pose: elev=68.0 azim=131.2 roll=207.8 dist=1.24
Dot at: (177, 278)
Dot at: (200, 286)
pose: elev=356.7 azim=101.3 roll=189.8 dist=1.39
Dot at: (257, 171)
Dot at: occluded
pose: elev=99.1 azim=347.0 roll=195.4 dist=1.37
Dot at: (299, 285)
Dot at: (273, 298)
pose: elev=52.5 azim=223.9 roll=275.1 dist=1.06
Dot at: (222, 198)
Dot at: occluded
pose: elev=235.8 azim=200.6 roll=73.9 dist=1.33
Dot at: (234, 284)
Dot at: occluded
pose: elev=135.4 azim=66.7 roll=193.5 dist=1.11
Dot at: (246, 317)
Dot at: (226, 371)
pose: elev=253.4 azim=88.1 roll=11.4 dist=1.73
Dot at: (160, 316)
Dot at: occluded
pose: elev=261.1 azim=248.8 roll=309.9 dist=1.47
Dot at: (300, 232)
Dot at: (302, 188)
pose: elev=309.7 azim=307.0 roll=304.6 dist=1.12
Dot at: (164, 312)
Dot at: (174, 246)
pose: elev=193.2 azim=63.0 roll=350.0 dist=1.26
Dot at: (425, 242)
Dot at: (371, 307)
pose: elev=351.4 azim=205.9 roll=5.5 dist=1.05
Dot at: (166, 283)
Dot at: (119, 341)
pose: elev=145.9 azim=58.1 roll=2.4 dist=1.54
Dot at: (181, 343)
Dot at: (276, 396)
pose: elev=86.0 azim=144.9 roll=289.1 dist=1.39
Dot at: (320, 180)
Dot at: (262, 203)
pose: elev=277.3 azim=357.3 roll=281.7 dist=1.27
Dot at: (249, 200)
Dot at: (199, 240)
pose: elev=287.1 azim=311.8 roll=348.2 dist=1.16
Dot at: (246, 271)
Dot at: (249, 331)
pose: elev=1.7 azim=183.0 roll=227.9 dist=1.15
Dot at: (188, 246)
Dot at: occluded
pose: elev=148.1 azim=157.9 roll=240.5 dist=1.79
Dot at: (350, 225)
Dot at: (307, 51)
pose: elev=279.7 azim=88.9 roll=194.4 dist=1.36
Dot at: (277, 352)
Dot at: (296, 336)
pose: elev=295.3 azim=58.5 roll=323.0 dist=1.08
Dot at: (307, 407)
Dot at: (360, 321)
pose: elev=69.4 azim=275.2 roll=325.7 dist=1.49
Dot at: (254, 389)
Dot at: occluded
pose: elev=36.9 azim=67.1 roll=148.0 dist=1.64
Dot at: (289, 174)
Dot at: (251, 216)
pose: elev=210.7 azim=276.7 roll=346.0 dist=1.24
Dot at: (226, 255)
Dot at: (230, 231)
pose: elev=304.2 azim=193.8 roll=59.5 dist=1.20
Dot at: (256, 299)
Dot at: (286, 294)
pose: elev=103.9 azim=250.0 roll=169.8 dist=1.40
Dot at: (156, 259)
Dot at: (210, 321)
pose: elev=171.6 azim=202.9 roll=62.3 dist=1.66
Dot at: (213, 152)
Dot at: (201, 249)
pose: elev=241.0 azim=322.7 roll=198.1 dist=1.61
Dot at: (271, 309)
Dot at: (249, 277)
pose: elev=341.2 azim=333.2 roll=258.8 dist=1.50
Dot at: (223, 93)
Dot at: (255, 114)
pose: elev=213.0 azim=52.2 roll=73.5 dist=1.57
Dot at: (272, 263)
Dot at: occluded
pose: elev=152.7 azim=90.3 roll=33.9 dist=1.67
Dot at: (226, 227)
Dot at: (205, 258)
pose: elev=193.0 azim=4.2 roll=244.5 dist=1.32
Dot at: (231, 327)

**Task goal**
Quote all of the items above verbatim, keeping every line in its original order.

**Reply to the task**
pose: elev=68.0 azim=131.2 roll=207.8 dist=1.24
Dot at: (177, 278)
Dot at: (200, 286)
pose: elev=356.7 azim=101.3 roll=189.8 dist=1.39
Dot at: (257, 171)
Dot at: occluded
pose: elev=99.1 azim=347.0 roll=195.4 dist=1.37
Dot at: (299, 285)
Dot at: (273, 298)
pose: elev=52.5 azim=223.9 roll=275.1 dist=1.06
Dot at: (222, 198)
Dot at: occluded
pose: elev=235.8 azim=200.6 roll=73.9 dist=1.33
Dot at: (234, 284)
Dot at: occluded
pose: elev=135.4 azim=66.7 roll=193.5 dist=1.11
Dot at: (246, 317)
Dot at: (226, 371)
pose: elev=253.4 azim=88.1 roll=11.4 dist=1.73
Dot at: (160, 316)
Dot at: occluded
pose: elev=261.1 azim=248.8 roll=309.9 dist=1.47
Dot at: (300, 232)
Dot at: (302, 188)
pose: elev=309.7 azim=307.0 roll=304.6 dist=1.12
Dot at: (164, 312)
Dot at: (174, 246)
pose: elev=193.2 azim=63.0 roll=350.0 dist=1.26
Dot at: (425, 242)
Dot at: (371, 307)
pose: elev=351.4 azim=205.9 roll=5.5 dist=1.05
Dot at: (166, 283)
Dot at: (119, 341)
pose: elev=145.9 azim=58.1 roll=2.4 dist=1.54
Dot at: (181, 343)
Dot at: (276, 396)
pose: elev=86.0 azim=144.9 roll=289.1 dist=1.39
Dot at: (320, 180)
Dot at: (262, 203)
pose: elev=277.3 azim=357.3 roll=281.7 dist=1.27
Dot at: (249, 200)
Dot at: (199, 240)
pose: elev=287.1 azim=311.8 roll=348.2 dist=1.16
Dot at: (246, 271)
Dot at: (249, 331)
pose: elev=1.7 azim=183.0 roll=227.9 dist=1.15
Dot at: (188, 246)
Dot at: occluded
pose: elev=148.1 azim=157.9 roll=240.5 dist=1.79
Dot at: (350, 225)
Dot at: (307, 51)
pose: elev=279.7 azim=88.9 roll=194.4 dist=1.36
Dot at: (277, 352)
Dot at: (296, 336)
pose: elev=295.3 azim=58.5 roll=323.0 dist=1.08
Dot at: (307, 407)
Dot at: (360, 321)
pose: elev=69.4 azim=275.2 roll=325.7 dist=1.49
Dot at: (254, 389)
Dot at: occluded
pose: elev=36.9 azim=67.1 roll=148.0 dist=1.64
Dot at: (289, 174)
Dot at: (251, 216)
pose: elev=210.7 azim=276.7 roll=346.0 dist=1.24
Dot at: (226, 255)
Dot at: (230, 231)
pose: elev=304.2 azim=193.8 roll=59.5 dist=1.20
Dot at: (256, 299)
Dot at: (286, 294)
pose: elev=103.9 azim=250.0 roll=169.8 dist=1.40
Dot at: (156, 259)
Dot at: (210, 321)
pose: elev=171.6 azim=202.9 roll=62.3 dist=1.66
Dot at: (213, 152)
Dot at: (201, 249)
pose: elev=241.0 azim=322.7 roll=198.1 dist=1.61
Dot at: (271, 309)
Dot at: (249, 277)
pose: elev=341.2 azim=333.2 roll=258.8 dist=1.50
Dot at: (223, 93)
Dot at: (255, 114)
pose: elev=213.0 azim=52.2 roll=73.5 dist=1.57
Dot at: (272, 263)
Dot at: occluded
pose: elev=152.7 azim=90.3 roll=33.9 dist=1.67
Dot at: (226, 227)
Dot at: (205, 258)
pose: elev=193.0 azim=4.2 roll=244.5 dist=1.32
Dot at: (231, 327)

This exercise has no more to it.